→ Work task: Quote the entire listing below verbatim, from its first line through its last.

→ Exercise material:
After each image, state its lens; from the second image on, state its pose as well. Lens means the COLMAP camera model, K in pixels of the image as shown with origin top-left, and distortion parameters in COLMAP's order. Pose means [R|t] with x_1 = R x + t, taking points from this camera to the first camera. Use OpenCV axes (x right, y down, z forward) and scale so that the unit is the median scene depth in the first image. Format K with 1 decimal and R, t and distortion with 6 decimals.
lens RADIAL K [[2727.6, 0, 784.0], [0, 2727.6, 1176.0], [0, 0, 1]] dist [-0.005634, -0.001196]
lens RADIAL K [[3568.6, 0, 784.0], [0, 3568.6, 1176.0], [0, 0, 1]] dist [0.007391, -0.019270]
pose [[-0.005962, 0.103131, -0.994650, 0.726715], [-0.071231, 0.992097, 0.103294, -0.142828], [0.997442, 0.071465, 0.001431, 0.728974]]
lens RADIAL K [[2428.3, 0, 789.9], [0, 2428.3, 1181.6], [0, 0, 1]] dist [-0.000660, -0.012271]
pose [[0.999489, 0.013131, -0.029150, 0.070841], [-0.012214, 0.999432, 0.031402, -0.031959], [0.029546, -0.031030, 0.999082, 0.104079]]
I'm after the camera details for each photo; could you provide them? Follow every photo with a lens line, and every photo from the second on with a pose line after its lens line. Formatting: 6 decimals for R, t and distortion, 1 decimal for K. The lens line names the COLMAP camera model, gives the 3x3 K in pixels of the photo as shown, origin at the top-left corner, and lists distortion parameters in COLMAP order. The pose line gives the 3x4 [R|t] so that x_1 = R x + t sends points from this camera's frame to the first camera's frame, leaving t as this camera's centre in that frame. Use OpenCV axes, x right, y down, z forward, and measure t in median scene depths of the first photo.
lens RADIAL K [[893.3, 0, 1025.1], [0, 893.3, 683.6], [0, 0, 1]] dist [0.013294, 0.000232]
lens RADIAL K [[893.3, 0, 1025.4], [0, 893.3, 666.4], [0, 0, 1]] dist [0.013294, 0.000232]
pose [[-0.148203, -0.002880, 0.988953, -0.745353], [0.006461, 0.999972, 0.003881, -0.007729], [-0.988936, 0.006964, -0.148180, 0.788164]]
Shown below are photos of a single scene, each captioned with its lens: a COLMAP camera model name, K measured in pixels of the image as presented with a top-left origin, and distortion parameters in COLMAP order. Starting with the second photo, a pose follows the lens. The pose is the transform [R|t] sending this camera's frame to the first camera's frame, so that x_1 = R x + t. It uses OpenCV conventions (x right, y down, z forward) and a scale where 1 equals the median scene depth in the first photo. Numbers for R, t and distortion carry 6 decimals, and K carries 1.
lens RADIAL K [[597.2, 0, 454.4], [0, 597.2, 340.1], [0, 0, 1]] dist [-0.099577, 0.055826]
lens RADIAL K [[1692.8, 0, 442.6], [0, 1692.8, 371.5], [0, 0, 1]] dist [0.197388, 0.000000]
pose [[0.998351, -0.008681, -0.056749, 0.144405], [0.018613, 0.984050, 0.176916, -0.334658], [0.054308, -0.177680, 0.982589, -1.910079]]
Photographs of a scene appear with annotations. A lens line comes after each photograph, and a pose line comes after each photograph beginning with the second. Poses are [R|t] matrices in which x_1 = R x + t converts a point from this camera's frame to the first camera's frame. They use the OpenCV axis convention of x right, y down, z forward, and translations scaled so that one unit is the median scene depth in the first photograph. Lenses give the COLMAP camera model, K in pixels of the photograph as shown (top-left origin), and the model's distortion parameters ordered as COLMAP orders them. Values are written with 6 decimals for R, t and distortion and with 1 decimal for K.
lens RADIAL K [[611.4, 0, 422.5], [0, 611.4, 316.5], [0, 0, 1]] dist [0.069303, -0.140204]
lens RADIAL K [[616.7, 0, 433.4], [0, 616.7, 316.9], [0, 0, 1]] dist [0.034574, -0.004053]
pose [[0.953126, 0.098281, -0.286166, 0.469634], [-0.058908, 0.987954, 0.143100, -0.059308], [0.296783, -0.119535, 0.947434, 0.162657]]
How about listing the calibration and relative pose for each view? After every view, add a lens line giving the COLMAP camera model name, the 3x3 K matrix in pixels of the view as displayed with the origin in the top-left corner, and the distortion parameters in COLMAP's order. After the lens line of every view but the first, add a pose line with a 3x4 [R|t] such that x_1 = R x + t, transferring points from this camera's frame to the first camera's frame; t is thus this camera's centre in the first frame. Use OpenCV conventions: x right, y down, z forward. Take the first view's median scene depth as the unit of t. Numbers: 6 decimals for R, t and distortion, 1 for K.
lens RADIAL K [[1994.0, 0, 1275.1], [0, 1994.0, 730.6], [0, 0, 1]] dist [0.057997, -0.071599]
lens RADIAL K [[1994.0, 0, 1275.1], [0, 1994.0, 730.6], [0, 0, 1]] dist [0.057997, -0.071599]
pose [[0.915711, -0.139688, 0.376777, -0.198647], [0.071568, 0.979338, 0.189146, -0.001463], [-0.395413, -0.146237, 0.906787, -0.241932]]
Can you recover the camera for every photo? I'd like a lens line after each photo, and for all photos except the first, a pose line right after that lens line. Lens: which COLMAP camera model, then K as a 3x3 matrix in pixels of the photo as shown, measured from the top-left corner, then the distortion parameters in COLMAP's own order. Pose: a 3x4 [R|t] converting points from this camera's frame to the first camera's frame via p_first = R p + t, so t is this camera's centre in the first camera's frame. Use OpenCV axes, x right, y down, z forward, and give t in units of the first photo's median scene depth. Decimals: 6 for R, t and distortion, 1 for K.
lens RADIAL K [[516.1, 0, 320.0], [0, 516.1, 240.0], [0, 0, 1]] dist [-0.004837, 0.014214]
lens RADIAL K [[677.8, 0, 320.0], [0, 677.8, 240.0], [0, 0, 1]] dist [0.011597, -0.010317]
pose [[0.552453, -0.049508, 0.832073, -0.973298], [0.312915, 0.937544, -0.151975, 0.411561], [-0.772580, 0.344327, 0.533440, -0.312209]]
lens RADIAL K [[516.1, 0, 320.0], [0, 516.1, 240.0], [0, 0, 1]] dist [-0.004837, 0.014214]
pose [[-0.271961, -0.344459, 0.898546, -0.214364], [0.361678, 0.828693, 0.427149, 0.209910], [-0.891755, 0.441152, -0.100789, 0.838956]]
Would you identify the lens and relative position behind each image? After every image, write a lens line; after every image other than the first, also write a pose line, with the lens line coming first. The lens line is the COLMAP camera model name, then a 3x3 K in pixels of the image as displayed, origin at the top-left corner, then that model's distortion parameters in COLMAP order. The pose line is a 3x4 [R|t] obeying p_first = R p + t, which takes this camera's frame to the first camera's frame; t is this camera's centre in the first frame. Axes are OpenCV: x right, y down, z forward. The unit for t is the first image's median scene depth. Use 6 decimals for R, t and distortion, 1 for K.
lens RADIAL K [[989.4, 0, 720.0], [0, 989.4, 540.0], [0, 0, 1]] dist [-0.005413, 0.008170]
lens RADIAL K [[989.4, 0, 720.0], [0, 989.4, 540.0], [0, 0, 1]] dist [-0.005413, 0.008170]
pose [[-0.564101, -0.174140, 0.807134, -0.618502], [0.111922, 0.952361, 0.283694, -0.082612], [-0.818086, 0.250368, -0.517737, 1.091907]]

→ Reply:
After each image, state its lens; from the second image on, state its pose as well. Lens means the COLMAP camera model, K in pixels of the image as shown with origin top-left, and distortion parameters in COLMAP's order. Pose means [R|t] with x_1 = R x + t, taking points from this camera to the first camera. Use OpenCV axes (x right, y down, z forward) and scale so that the unit is the median scene depth in the first image. Format K with 1 decimal and R, t and distortion with 6 decimals.
lens RADIAL K [[2727.6, 0, 784.0], [0, 2727.6, 1176.0], [0, 0, 1]] dist [-0.005634, -0.001196]
lens RADIAL K [[3568.6, 0, 784.0], [0, 3568.6, 1176.0], [0, 0, 1]] dist [0.007391, -0.019270]
pose [[-0.005962, 0.103131, -0.994650, 0.726715], [-0.071231, 0.992097, 0.103294, -0.142828], [0.997442, 0.071465, 0.001431, 0.728974]]
lens RADIAL K [[2428.3, 0, 789.9], [0, 2428.3, 1181.6], [0, 0, 1]] dist [-0.000660, -0.012271]
pose [[0.999489, 0.013131, -0.029150, 0.070841], [-0.012214, 0.999432, 0.031402, -0.031959], [0.029546, -0.031030, 0.999082, 0.104079]]
I'm after the camera details for each photo; could you provide them? Follow every photo with a lens line, and every photo from the second on with a pose line after its lens line. Formatting: 6 decimals for R, t and distortion, 1 decimal for K. The lens line names the COLMAP camera model, gives the 3x3 K in pixels of the photo as shown, origin at the top-left corner, and lists distortion parameters in COLMAP order. The pose line gives the 3x4 [R|t] so that x_1 = R x + t sends points from this camera's frame to the first camera's frame, leaving t as this camera's centre in that frame. Use OpenCV axes, x right, y down, z forward, and measure t in median scene depths of the first photo.
lens RADIAL K [[893.3, 0, 1025.1], [0, 893.3, 683.6], [0, 0, 1]] dist [0.013294, 0.000232]
lens RADIAL K [[893.3, 0, 1025.4], [0, 893.3, 666.4], [0, 0, 1]] dist [0.013294, 0.000232]
pose [[-0.148203, -0.002880, 0.988953, -0.745353], [0.006461, 0.999972, 0.003881, -0.007729], [-0.988936, 0.006964, -0.148180, 0.788164]]
Shown below are photos of a single scene, each captioned with its lens: a COLMAP camera model name, K measured in pixels of the image as presented with a top-left origin, and distortion parameters in COLMAP order. Starting with the second photo, a pose follows the lens. The pose is the transform [R|t] sending this camera's frame to the first camera's frame, so that x_1 = R x + t. It uses OpenCV conventions (x right, y down, z forward) and a scale where 1 equals the median scene depth in the first photo. Numbers for R, t and distortion carry 6 decimals, and K carries 1.
lens RADIAL K [[597.2, 0, 454.4], [0, 597.2, 340.1], [0, 0, 1]] dist [-0.099577, 0.055826]
lens RADIAL K [[1692.8, 0, 442.6], [0, 1692.8, 371.5], [0, 0, 1]] dist [0.197388, 0.000000]
pose [[0.998351, -0.008681, -0.056749, 0.144405], [0.018613, 0.984050, 0.176916, -0.334658], [0.054308, -0.177680, 0.982589, -1.910079]]
Photographs of a scene appear with annotations. A lens line comes after each photograph, and a pose line comes after each photograph beginning with the second. Poses are [R|t] matrices in which x_1 = R x + t converts a point from this camera's frame to the first camera's frame. They use the OpenCV axis convention of x right, y down, z forward, and translations scaled so that one unit is the median scene depth in the first photograph. Lenses give the COLMAP camera model, K in pixels of the photograph as shown (top-left origin), and the model's distortion parameters ordered as COLMAP orders them. Values are written with 6 decimals for R, t and distortion and with 1 decimal for K.
lens RADIAL K [[611.4, 0, 422.5], [0, 611.4, 316.5], [0, 0, 1]] dist [0.069303, -0.140204]
lens RADIAL K [[616.7, 0, 433.4], [0, 616.7, 316.9], [0, 0, 1]] dist [0.034574, -0.004053]
pose [[0.953126, 0.098281, -0.286166, 0.469634], [-0.058908, 0.987954, 0.143100, -0.059308], [0.296783, -0.119535, 0.947434, 0.162657]]
How about listing the calibration and relative pose for each view? After every view, add a lens line giving the COLMAP camera model name, the 3x3 K matrix in pixels of the view as displayed with the origin in the top-left corner, and the distortion parameters in COLMAP's order. After the lens line of every view but the first, add a pose line with a 3x4 [R|t] such that x_1 = R x + t, transferring points from this camera's frame to the first camera's frame; t is thus this camera's centre in the first frame. Use OpenCV conventions: x right, y down, z forward. Take the first view's median scene depth as the unit of t. Numbers: 6 decimals for R, t and distortion, 1 for K.
lens RADIAL K [[1994.0, 0, 1275.1], [0, 1994.0, 730.6], [0, 0, 1]] dist [0.057997, -0.071599]
lens RADIAL K [[1994.0, 0, 1275.1], [0, 1994.0, 730.6], [0, 0, 1]] dist [0.057997, -0.071599]
pose [[0.915711, -0.139688, 0.376777, -0.198647], [0.071568, 0.979338, 0.189146, -0.001463], [-0.395413, -0.146237, 0.906787, -0.241932]]
Can you recover the camera for every photo? I'd like a lens line after each photo, and for all photos except the first, a pose line right after that lens line. Lens: which COLMAP camera model, then K as a 3x3 matrix in pixels of the photo as shown, measured from the top-left corner, then the distortion parameters in COLMAP's own order. Pose: a 3x4 [R|t] converting points from this camera's frame to the first camera's frame via p_first = R p + t, so t is this camera's centre in the first camera's frame. Use OpenCV axes, x right, y down, z forward, and give t in units of the first photo's median scene depth. Decimals: 6 for R, t and distortion, 1 for K.
lens RADIAL K [[516.1, 0, 320.0], [0, 516.1, 240.0], [0, 0, 1]] dist [-0.004837, 0.014214]
lens RADIAL K [[677.8, 0, 320.0], [0, 677.8, 240.0], [0, 0, 1]] dist [0.011597, -0.010317]
pose [[0.552453, -0.049508, 0.832073, -0.973298], [0.312915, 0.937544, -0.151975, 0.411561], [-0.772580, 0.344327, 0.533440, -0.312209]]
lens RADIAL K [[516.1, 0, 320.0], [0, 516.1, 240.0], [0, 0, 1]] dist [-0.004837, 0.014214]
pose [[-0.271961, -0.344459, 0.898546, -0.214364], [0.361678, 0.828693, 0.427149, 0.209910], [-0.891755, 0.441152, -0.100789, 0.838956]]
Would you identify the lens and relative position behind each image? After every image, write a lens line; after every image other than the first, also write a pose line, with the lens line coming first. The lens line is the COLMAP camera model name, then a 3x3 K in pixels of the image as displayed, origin at the top-left corner, then that model's distortion parameters in COLMAP order. The pose line is a 3x4 [R|t] obeying p_first = R p + t, which takes this camera's frame to the first camera's frame; t is this camera's centre in the first frame. Axes are OpenCV: x right, y down, z forward. The unit for t is the first image's median scene depth. Use 6 decimals for R, t and distortion, 1 for K.
lens RADIAL K [[989.4, 0, 720.0], [0, 989.4, 540.0], [0, 0, 1]] dist [-0.005413, 0.008170]
lens RADIAL K [[989.4, 0, 720.0], [0, 989.4, 540.0], [0, 0, 1]] dist [-0.005413, 0.008170]
pose [[-0.564101, -0.174140, 0.807134, -0.618502], [0.111922, 0.952361, 0.283694, -0.082612], [-0.818086, 0.250368, -0.517737, 1.091907]]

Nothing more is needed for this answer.